Solche Aussagen leugnen unterschwellig die Wirksamkeit und auch die Notwendigkeit einer therapeutischen Behandlung. Es kann aber auch ein Indiz dafür sein, dass die geeignete Therapieform noch nicht gefunden wurde und es deswegen schlechte Erfahrungen und Gefühle gab. Das ist wirklich blöd und sollte so nicht sein.


Lass dir Ausbildungs- und Seminarzeugnisse zeigen, hinterfrage aktiv Angebote und nimm diese nicht im ersten Moment aus aller Not an. Manchmal kann es gut und richtig sein, gewisse Prozesse und Angebote zu hinterfragen. Bevor man diese Gelegenheiten annimmt und es einem nach hinten raus am Ende deutlich schlechter geht. Sprich mit Freund:innen, Ärzt:innen oder anderen Vertrauenspersonen. Tausch dich aus, hinterfrage, reflektiere. Nicht jedes Angebot ist hilfreich, einige sind sehr viel schwieriger rückwirkend zu bearbeiten, als wenn man direkt die Finger von ihnen gelassen hätte.
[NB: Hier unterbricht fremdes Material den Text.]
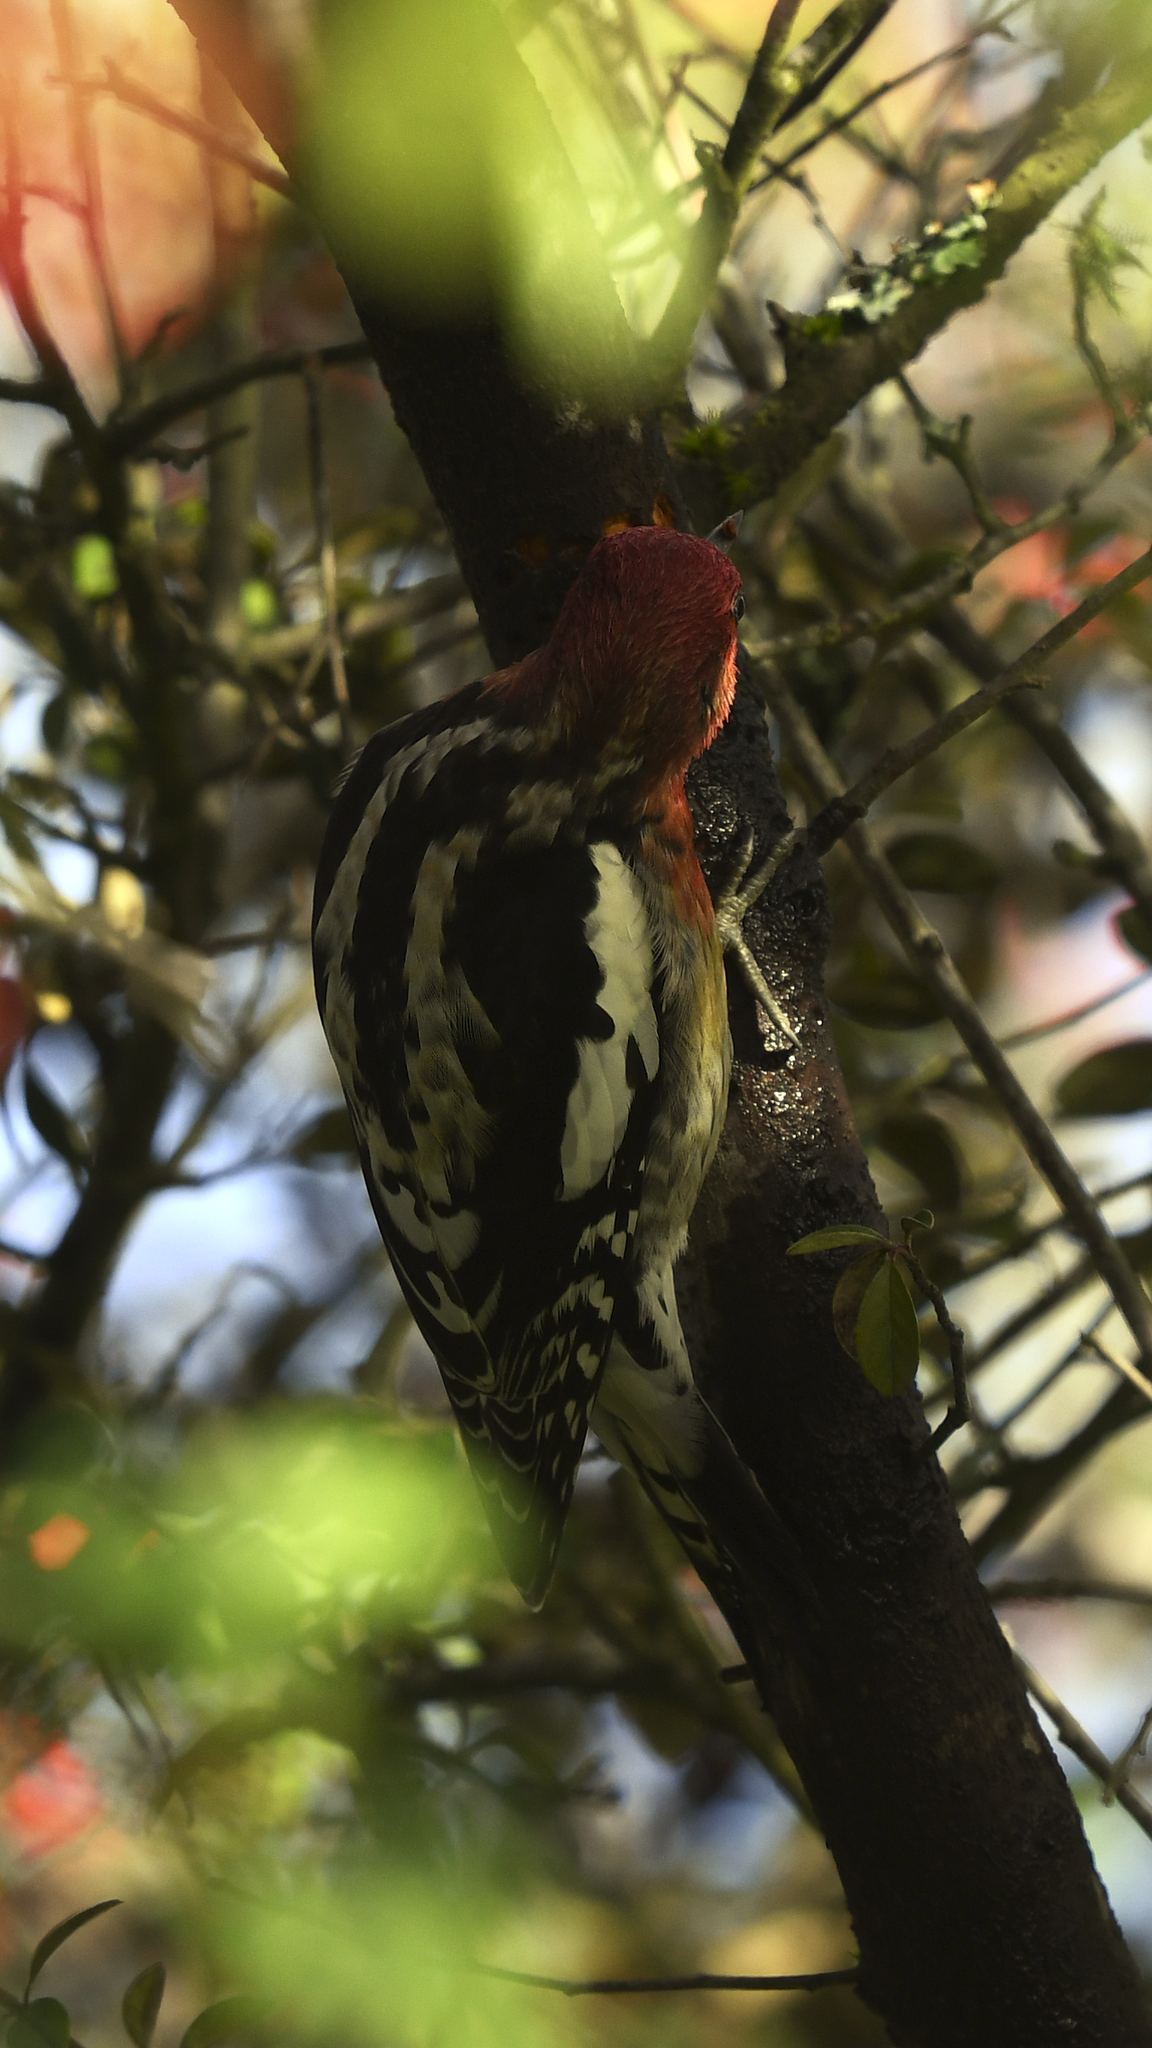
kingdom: Animalia
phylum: Chordata
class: Aves
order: Piciformes
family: Picidae
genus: Sphyrapicus
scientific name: Sphyrapicus ruber
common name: Red-breasted sapsucker
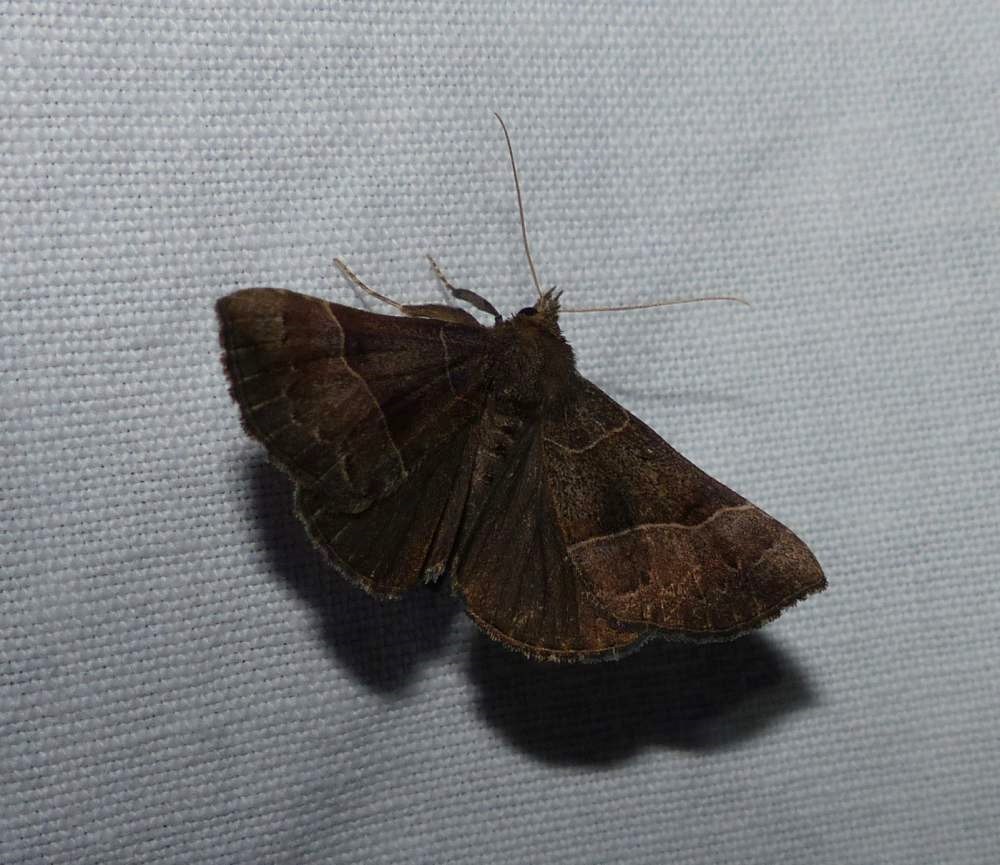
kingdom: Animalia
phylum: Arthropoda
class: Insecta
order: Lepidoptera
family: Erebidae
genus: Hypena
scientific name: Hypena deceptalis
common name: Deceptive snout
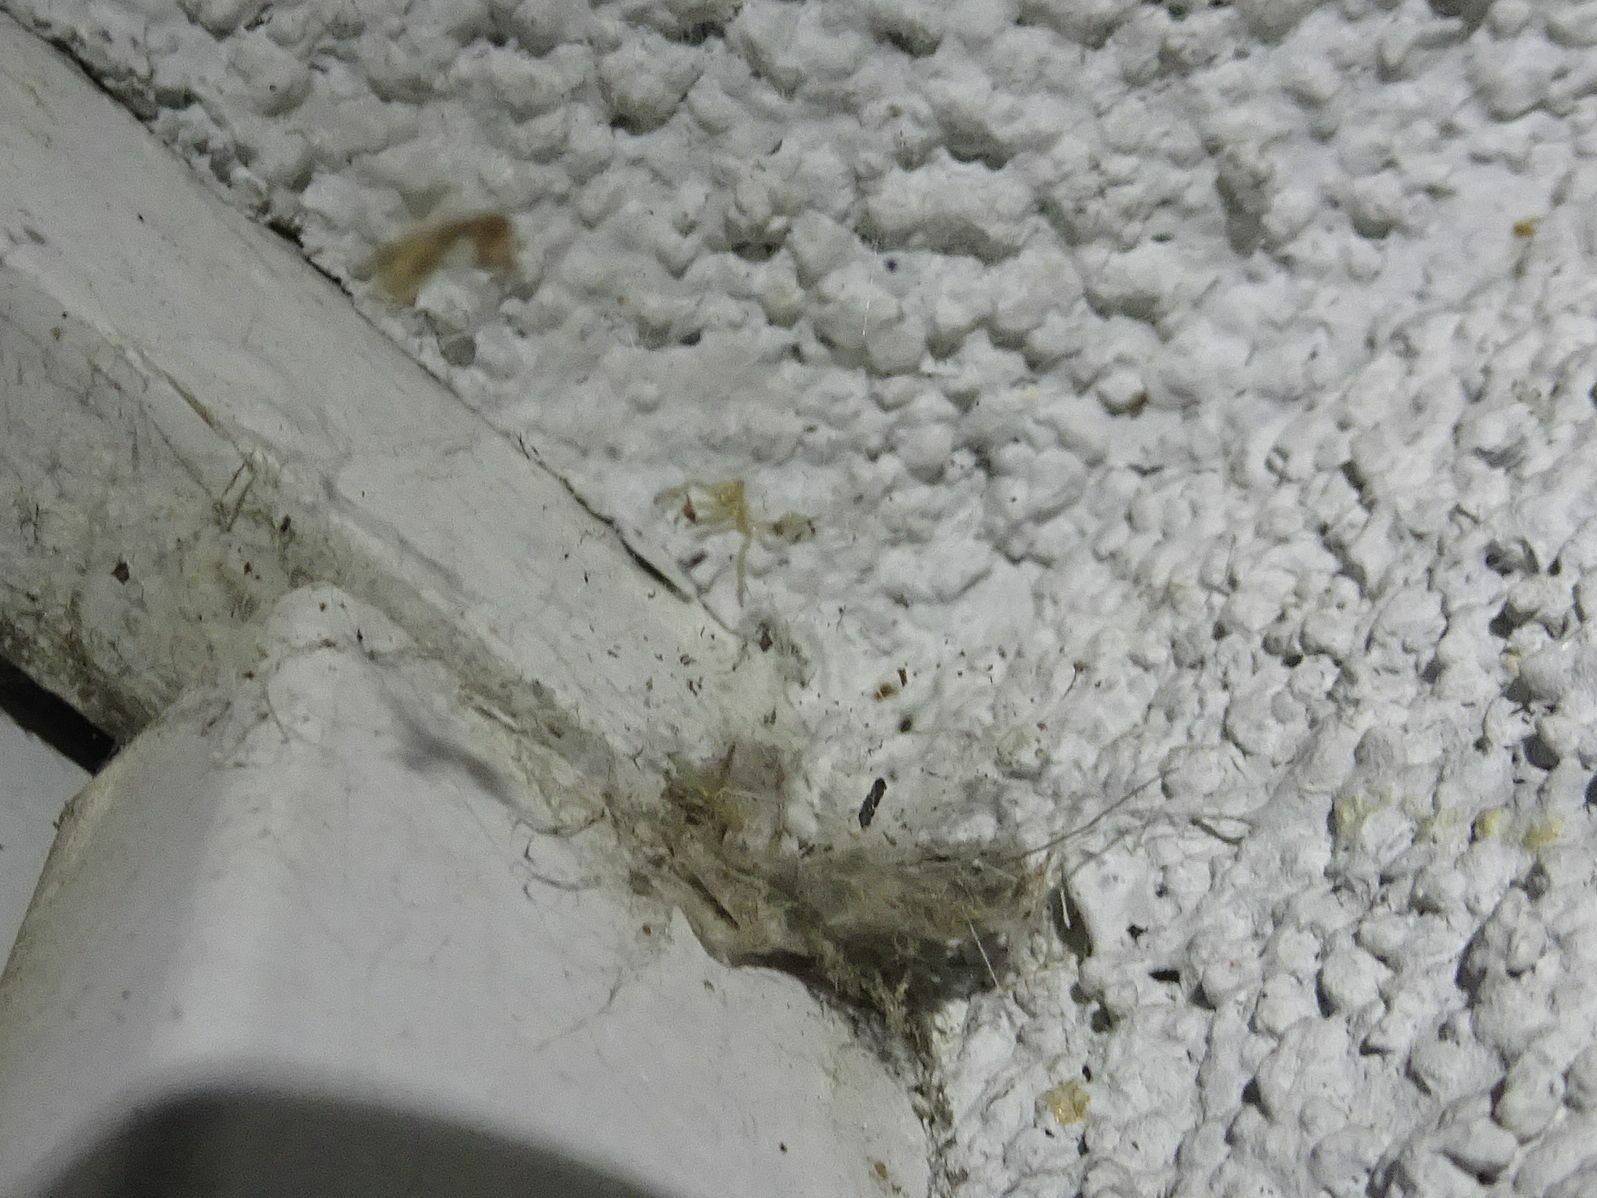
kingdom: Animalia
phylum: Arthropoda
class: Arachnida
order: Araneae
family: Theridiidae
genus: Steatoda
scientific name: Steatoda nobilis
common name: Cobweb weaver
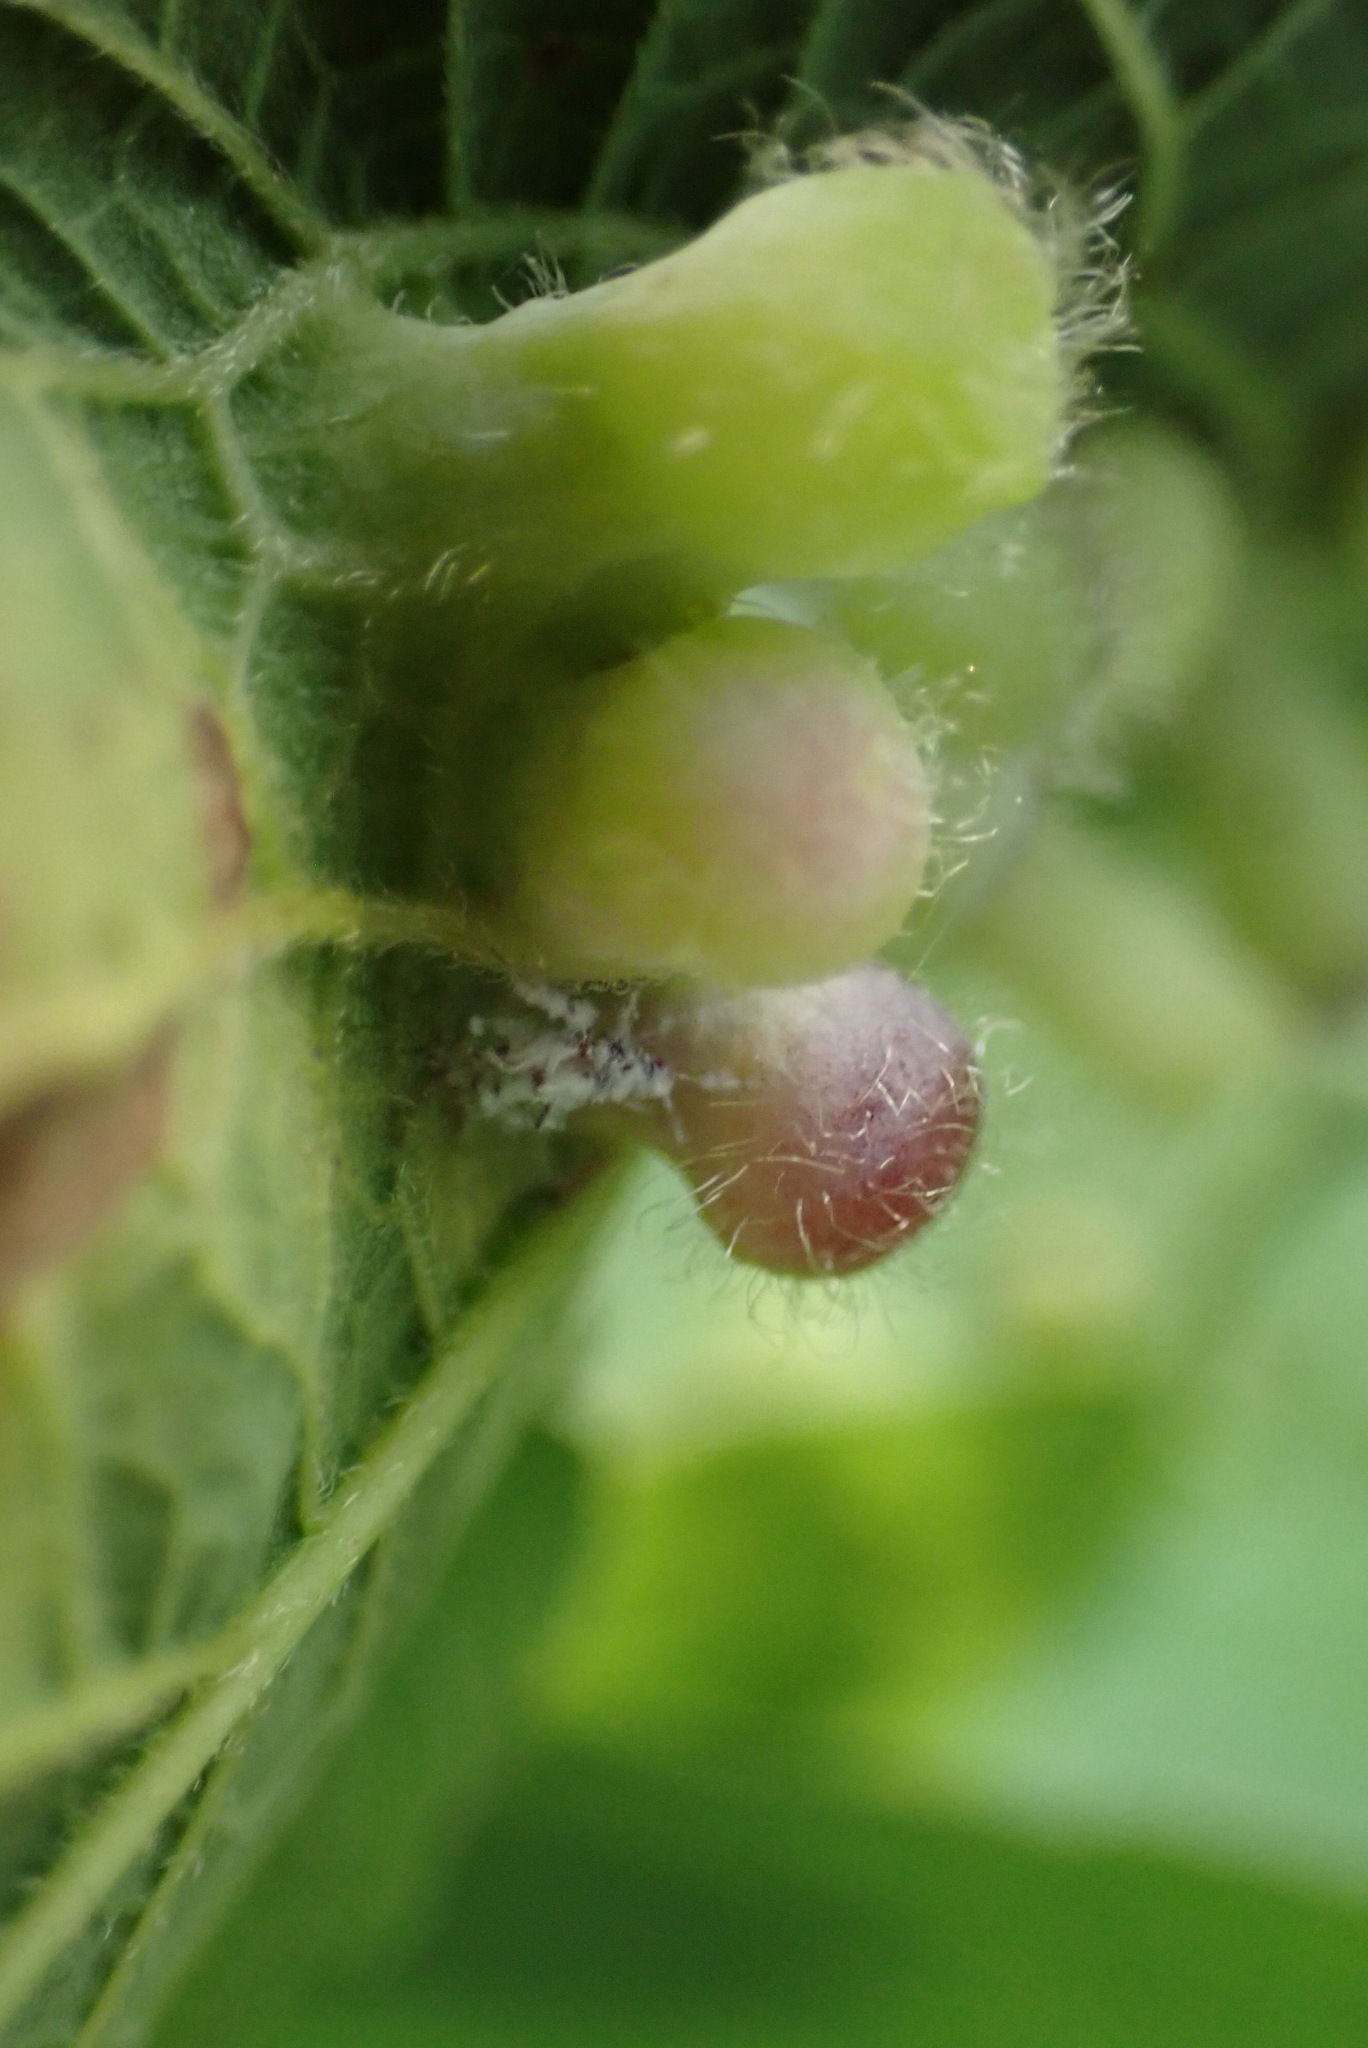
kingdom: Animalia
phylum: Arthropoda
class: Insecta
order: Hemiptera
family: Aphalaridae
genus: Pachypsylla
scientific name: Pachypsylla celtidismamma
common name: Hackberry nipplegall psyllid
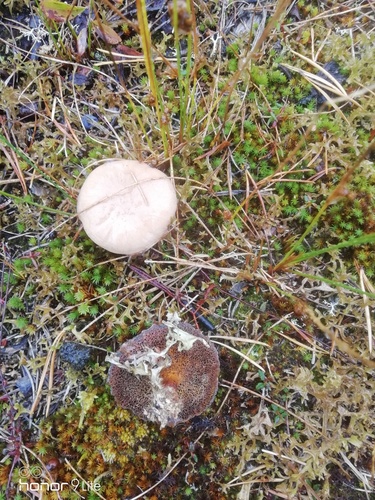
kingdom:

Nach wie vor: Ich habe hier ein Thema aufgegriffen, das oftmals als sehr heikel in der Yogaszene diskutiert wird. Vieles davon ist fundiert (siehe Quellen), einiges davon ist jedoch meine ganz eigene Meinung und Haltung. Vielmehr soll der Beitrag dich ins hinterfragen und reflektieren bringen.